To examine whether B7-H4 could affect cell viability and the cell cycle, we performed CCK-8 and flow cytometric assays (15). The cell viability of the SiHa Si-B7-H4 group was decreased at 48, 72 and 96 h (Fig. 5A), and the cell viability of the HeLa pCMV-B7-H4 group was increased at 48, 72 and 96 h (Fig. 5B), in comparison with their control groups. We also detected the cell cycle distribution using flow cytometry. Compared with the control groups, the SiHa cells treated with Si-B7-H4 were arrested in the G0/G1 phase (Fig. 5C) and the HeLa cells with overexpression of B7-H4 demonstrated accelerated S to G2/M phase transition (Fig. 5D). We also found that the cell cycle regulatory proteins, including pRB, E2F, P16 and P21, were influenced by B7-H4 expression. Specifically, the protein expression levels of pRB, E2F, P16 and P21 were altered with the expression change of B7-H4. These proteins were downregulated in the SiHa cells with silenced B7-H4 (Fig. 5G) and upregulated in the pCMV-B7-H4 group of the HeLa cell line (Fig. 5H) in comparison with their control groups.
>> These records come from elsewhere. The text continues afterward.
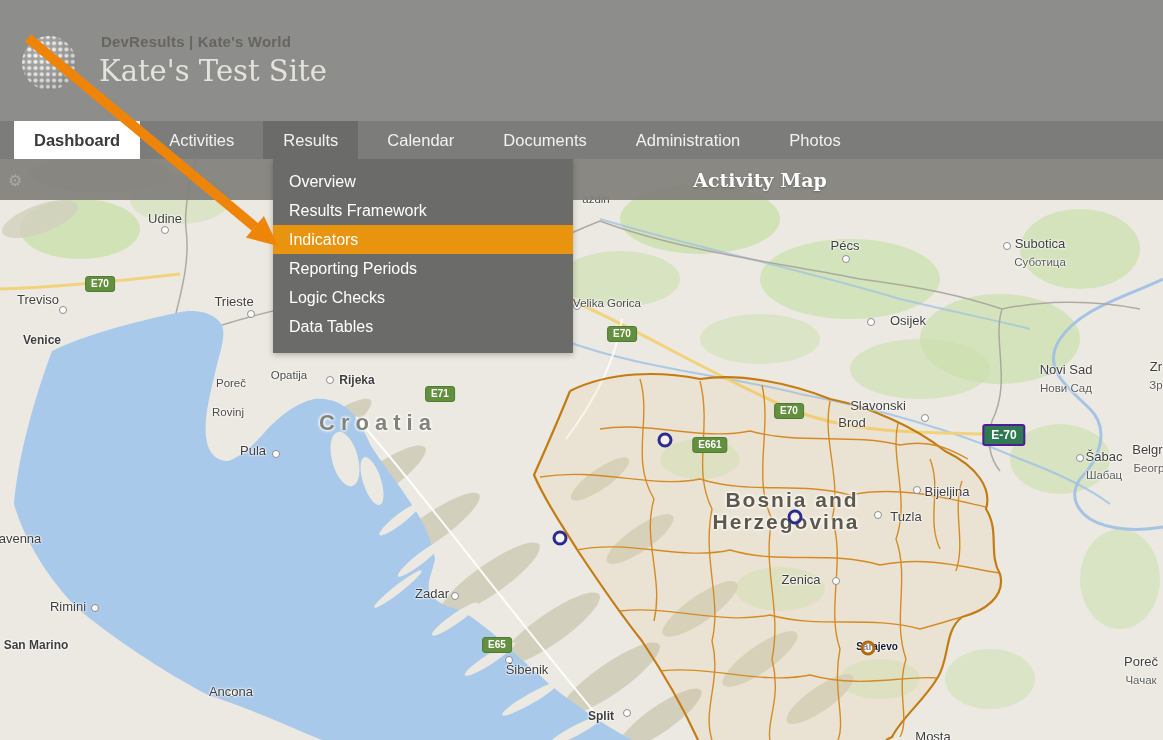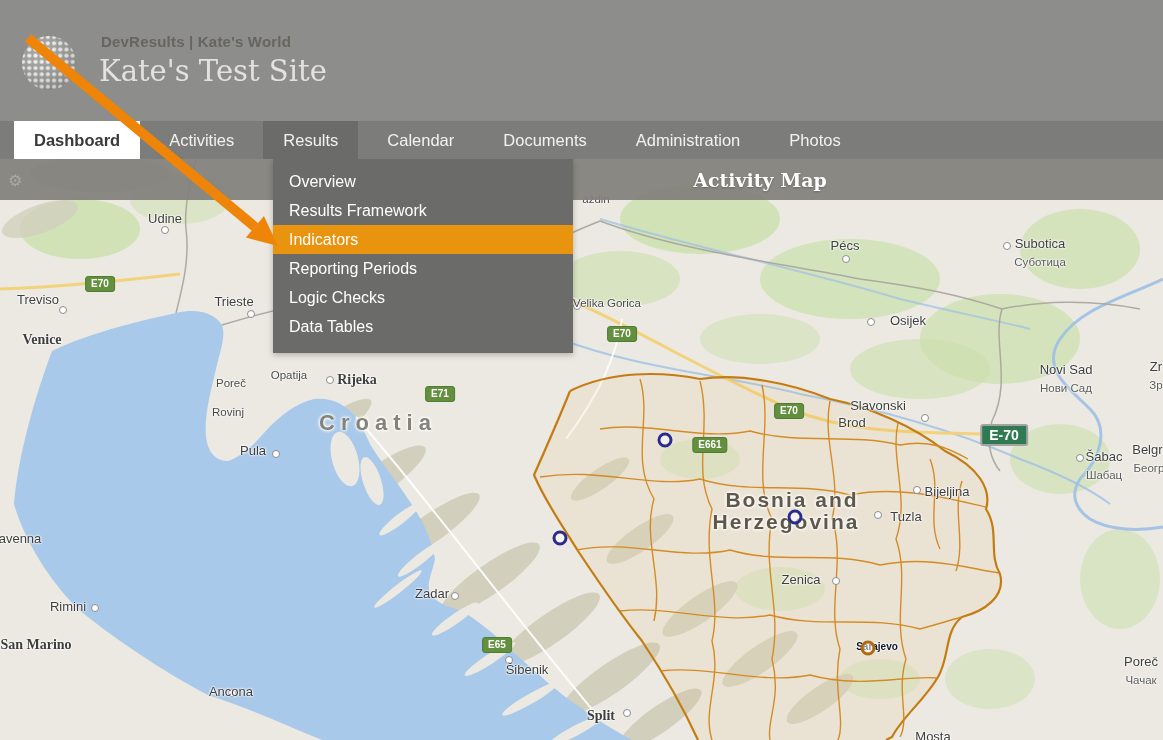--- a/index.html
+++ b/index.html
@@ -34,7 +34,7 @@
   .maplabel{position:absolute;transform:translate(-50%,-50%);font-size:13px;color:#3e3e3e;white-space:nowrap;text-shadow:0 0 2px #fff,0 0 2px #fff,0 0 3px #fff;}
   .maplabel.sm{font-size:11.5px;color:#4b4b4b;}
   .maplabel.alt{font-size:11.5px;color:#5c5c5c;}
-  .maplabel.md{font-size:14px;font-weight:bold;font-family:Liberation Serif, serif;}
+  .maplabel.md{font-size:12px;font-weight:bold;}
   .maplabel.lg{font-size:10px;font-weight:bold;color:#0f172a;}
   .maplabel.country{font-size:22px;color:#83837a;font-weight:600;letter-spacing:6px;text-shadow:0 0 3px #fff,0 0 3px #fff,0 0 4px #fff;}
   .maplabel.bih{font-size:21px;color:#5e574b;font-weight:bold;letter-spacing:2px;text-shadow:0 0 3px #fff,0 0 3px #fff,0 0 4px #fff;}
To determine whether B7-H4 expression affects cervical cancer cell death, the knockdown of B7-H4 in the SiHa cell line led to an increase in early apoptosis (PI⁻/Annexin⁺) as well as late apoptosis (PI⁺/Annexin⁺) (Fig. 6A and C), and the overexpression of B7-H4 in the HeLa cell line led to a decrease of early apoptosis (7AAD⁻/Annexin⁺) (Fig. 6B and D) when compared with the control groups. The western blotting results revealed that the apoptosis-related proteins, including cleaved PARP and cleaved caspase-3, were upregulated in the Si-B7-H4 group of the SiHa cell line (Fig. 6E) and downregulated in the pCMV-B7-H4 group of the HeLa cell line (Fig. 6F) in comparison with the control groups, and the anti-apoptosis protein Bcl-2 was in inverse proportion (Fig. 6E and F).

Compared with the control groups, the migrated and invasive number of cells decreased significantly in the SiHa Si-B7-H4 group and increased markedly in the HeLa pCMV-B7-H4 group (Fig. 7A and B). Matrix metalloproteinase (MMP)-2, MMP-9 and vascular endothelial growth factor (VEGF) have been reported to be associated with the migration and invasion of various cancer cell lines (22–24). To study whether B7-H4 affected MMP-2, MMP-9 and VEGF at the transcriptional level, we examined the effect of the silencing and overexpression of B7-H4 at the mRNA level of MMP-2, MMP-9 and VEGF, and found that these three molecules were regulated with the expression change of B7-H4 as determined by RT-PCR. Specifically, the silencing of B7-H4 in the SiHa cell line decreased the mRNA expression of these molecules (Fig. 7E) while the overexpression of B7-H4 in the HeLa cell line increased their mRNA expression (Fig. 7F).